[Stored entries]
Start of Block

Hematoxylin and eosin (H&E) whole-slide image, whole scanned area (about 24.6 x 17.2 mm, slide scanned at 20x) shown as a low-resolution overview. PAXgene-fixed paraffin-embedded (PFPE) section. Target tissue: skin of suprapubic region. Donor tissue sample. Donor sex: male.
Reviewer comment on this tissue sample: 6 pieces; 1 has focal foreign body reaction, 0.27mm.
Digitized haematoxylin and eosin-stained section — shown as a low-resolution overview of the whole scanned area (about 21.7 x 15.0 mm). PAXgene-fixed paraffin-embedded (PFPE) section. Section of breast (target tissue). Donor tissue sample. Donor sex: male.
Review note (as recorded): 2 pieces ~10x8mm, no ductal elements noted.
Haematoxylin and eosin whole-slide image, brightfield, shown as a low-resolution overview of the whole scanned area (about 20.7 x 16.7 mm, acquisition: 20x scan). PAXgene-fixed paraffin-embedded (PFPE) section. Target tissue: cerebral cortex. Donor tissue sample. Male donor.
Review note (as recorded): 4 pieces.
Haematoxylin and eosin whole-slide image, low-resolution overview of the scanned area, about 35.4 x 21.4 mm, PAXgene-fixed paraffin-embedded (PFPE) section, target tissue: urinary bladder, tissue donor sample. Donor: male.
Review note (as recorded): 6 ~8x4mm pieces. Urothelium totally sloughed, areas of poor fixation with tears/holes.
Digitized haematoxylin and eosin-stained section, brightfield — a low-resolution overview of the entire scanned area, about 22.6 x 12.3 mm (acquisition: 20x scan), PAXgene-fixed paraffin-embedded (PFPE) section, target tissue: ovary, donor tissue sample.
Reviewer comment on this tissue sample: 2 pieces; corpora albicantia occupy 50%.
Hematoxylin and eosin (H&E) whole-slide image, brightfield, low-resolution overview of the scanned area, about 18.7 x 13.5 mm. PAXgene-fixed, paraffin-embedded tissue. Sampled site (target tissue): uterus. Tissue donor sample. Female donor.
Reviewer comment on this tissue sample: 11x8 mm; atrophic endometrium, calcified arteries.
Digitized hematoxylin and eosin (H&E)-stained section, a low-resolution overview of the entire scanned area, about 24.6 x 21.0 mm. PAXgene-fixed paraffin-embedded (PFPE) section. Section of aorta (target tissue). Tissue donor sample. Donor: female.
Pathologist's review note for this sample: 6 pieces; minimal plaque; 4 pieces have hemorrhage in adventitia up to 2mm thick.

End of Block

■ EXERCISE DIRECTIONS ■
A word-for-word copy of the data above is the goal, so set it all down again.

■ WRITTEN RESPONSE ■
Hematoxylin and eosin (H&E) whole-slide image, whole scanned area (about 24.6 x 17.2 mm, slide scanned at 20x) shown as a low-resolution overview. PAXgene-fixed paraffin-embedded (PFPE) section. Target tissue: skin of suprapubic region. Donor tissue sample. Donor sex: male.
Reviewer comment on this tissue sample: 6 pieces; 1 has focal foreign body reaction, 0.27mm.
Digitized haematoxylin and eosin-stained section — shown as a low-resolution overview of the whole scanned area (about 21.7 x 15.0 mm). PAXgene-fixed paraffin-embedded (PFPE) section. Section of breast (target tissue). Donor tissue sample. Donor sex: male.
Review note (as recorded): 2 pieces ~10x8mm, no ductal elements noted.
Haematoxylin and eosin whole-slide image, brightfield, shown as a low-resolution overview of the whole scanned area (about 20.7 x 16.7 mm, acquisition: 20x scan). PAXgene-fixed paraffin-embedded (PFPE) section. Target tissue: cerebral cortex. Donor tissue sample. Male donor.
Review note (as recorded): 4 pieces.
Haematoxylin and eosin whole-slide image, low-resolution overview of the scanned area, about 35.4 x 21.4 mm, PAXgene-fixed paraffin-embedded (PFPE) section, target tissue: urinary bladder, tissue donor sample. Donor: male.
Review note (as recorded): 6 ~8x4mm pieces. Urothelium totally sloughed, areas of poor fixation with tears/holes.
Digitized haematoxylin and eosin-stained section, brightfield — a low-resolution overview of the entire scanned area, about 22.6 x 12.3 mm (acquisition: 20x scan), PAXgene-fixed paraffin-embedded (PFPE) section, target tissue: ovary, donor tissue sample.
Reviewer comment on this tissue sample: 2 pieces; corpora albicantia occupy 50%.
Hematoxylin and eosin (H&E) whole-slide image, brightfield, low-resolution overview of the scanned area, about 18.7 x 13.5 mm. PAXgene-fixed, paraffin-embedded tissue. Sampled site (target tissue): uterus. Tissue donor sample. Female donor.
Reviewer comment on this tissue sample: 11x8 mm; atrophic endometrium, calcified arteries.
Digitized hematoxylin and eosin (H&E)-stained section, a low-resolution overview of the entire scanned area, about 24.6 x 21.0 mm. PAXgene-fixed paraffin-embedded (PFPE) section. Section of aorta (target tissue). Tissue donor sample. Donor: female.
Pathologist's review note for this sample: 6 pieces; minimal plaque; 4 pieces have hemorrhage in adventitia up to 2mm thick.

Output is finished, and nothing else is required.